As to the definition of a capable exascale computer, Paul Messina said that it can be described as a supercomputer that can solve science problems fifty times faster than the 20 PF systems of today in a power envelope of 20-30 MW. The machine should be sufficiently resilient so that the user intervention due to hardware or system faults is on the order of a week.
As to the DOE role in NSCI, Paul Messina explained that starting this year the Exascale Computing Project (ECP) is initiated as a DOE-SC/NNSA-ASC partnership using DOE's formal project management processes. The ECP is a ten-year project led by DOE laboratories and executed in collaboration with academia and industry. The ECP leadership team has staff from six US DOE labs, as well as staff from most of the 17 DOE national laboratories that will take part in it. The ECP will collaborate with the facilities that operate DOE's most powerful computers.
The goal is to develop a broad set of modelling and simulation applications that meet the requirements of the scientific, engineering, and nuclear security programmes of the DOE and National Nuclear Security Administration (NNSA). Another major goal is to develop a productive exascale capability in the US by 2023, including the required software and hardware technologies.
Paul Messina stressed that integration and co-design are key. Capable exascale computing requires close coupling and coordination of key development and technology R&D areas. Application development, software technology, hardware technology, and exascale systems are the four components.

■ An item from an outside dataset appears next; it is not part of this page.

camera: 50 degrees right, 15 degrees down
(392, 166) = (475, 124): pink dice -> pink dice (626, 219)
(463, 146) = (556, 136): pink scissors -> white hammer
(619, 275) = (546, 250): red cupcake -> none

There is an ECP Laboratory Team that has been established for this broad exascale application impact. Therefore, 200 white papers have been submitted. Applications development teams will be funded to deploy applications development activities, each aiming at capability and specific challenge problems, following software engineering practices. They will be tasked to provide software and hardware requirements and execute milestones jointly with software activities. The intention is to establish co-design centres for commonly used methods, e.g. adaptive mesh refinement, particle-in-cell, and others. Developer training will also be taken care of.
Paul Messina also insisted on the central role of software. A conceptual ECP software stack will be developed that will involve correctness, visualization, data analysis, applications and co-design. Programming models will be developed in a development environment, that will take into account runtime, math libraries and frameworks, and tools. The programme will also involve system software, resource management, threading, scheduling, monitoring and control. Elements of importance are Node OS, low-level runtime, memory and Burst Buffer, data management, I/O, and the file system.

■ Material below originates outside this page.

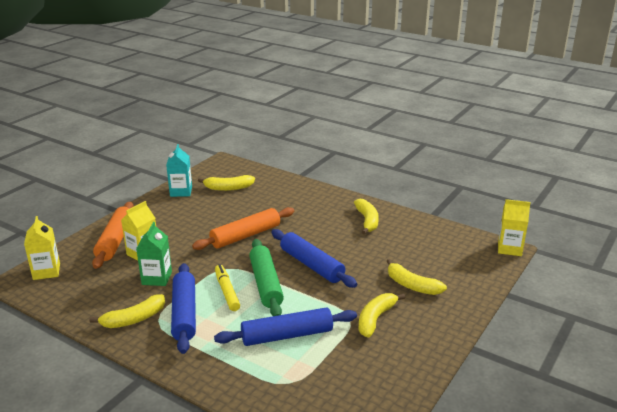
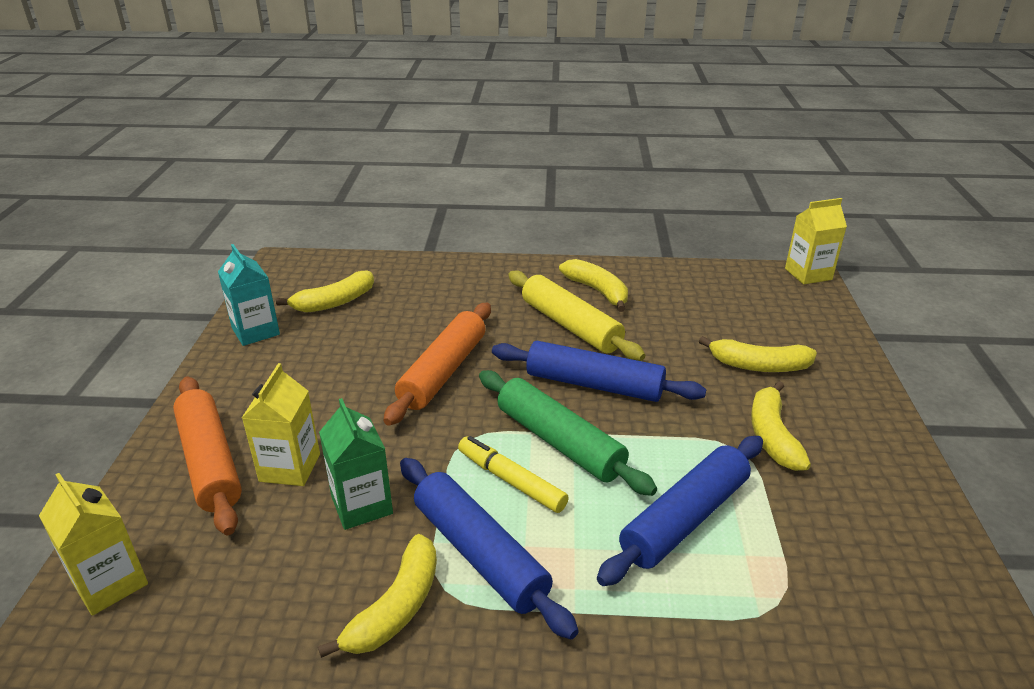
camera: 30 degrees left, 5 degrees up
(332, 234) = (570, 325): none -> yellow rolling pin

Hardware technology activities will take place in the PathForward initiative to support the DOE-vendor collaborative R&D activities required to develop exascale systems with at least two diverse architectural features, as Paul Messina quoted from the RFP.

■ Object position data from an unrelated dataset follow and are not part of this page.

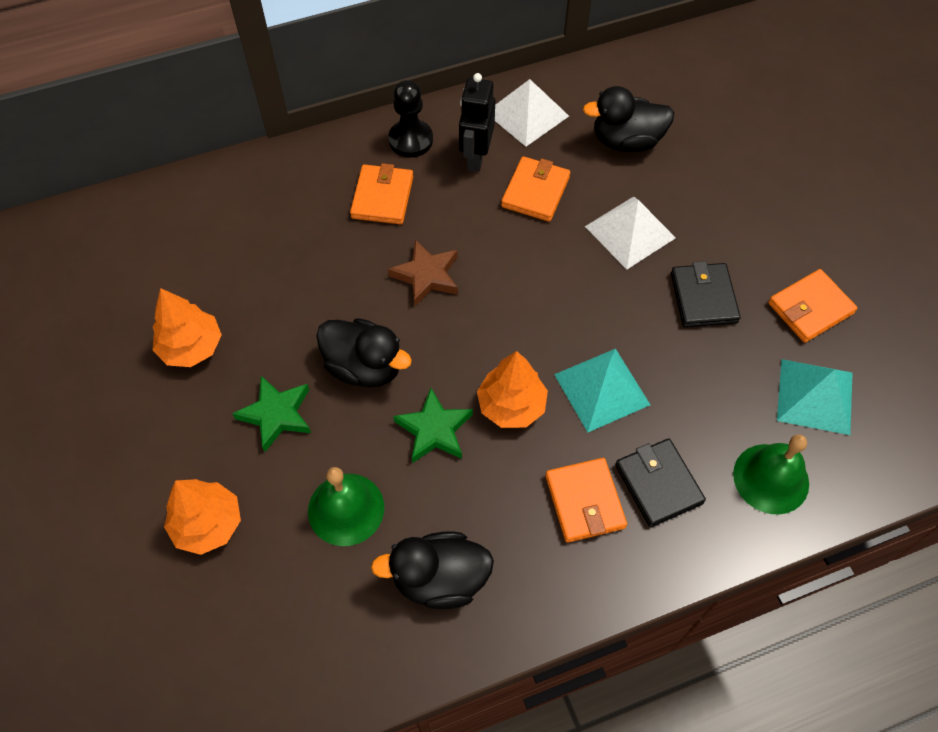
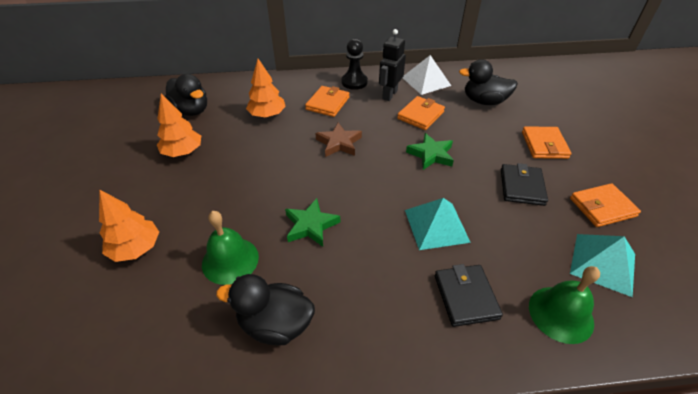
camera: 15 degrees right, 15 degrees down
(277, 414) = (213, 196): green star -> green star (431, 154)
(364, 367) = (280, 181): black duck -> black duck (191, 111)
(511, 405) = (369, 222): orange tree -> orange tree (267, 115)
(585, 502) = (404, 296): orange wallet -> orange wallet (544, 145)
(630, 232) = (477, 144): white pyramid -> none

The ECP will roll out in three phases. From 2016 to 2019, applications will be developed; R&D&D will be conducted on software technologies and vendor R&D on node and system designs that are better suited for HPC applications. In 2019 the ECP insights will be used in formulation of the RFP to exascale systems. In 2020-2023, implementation will be going on.
Detailed plans have been developed and proposals have already been solicited, concluded Paul Messina.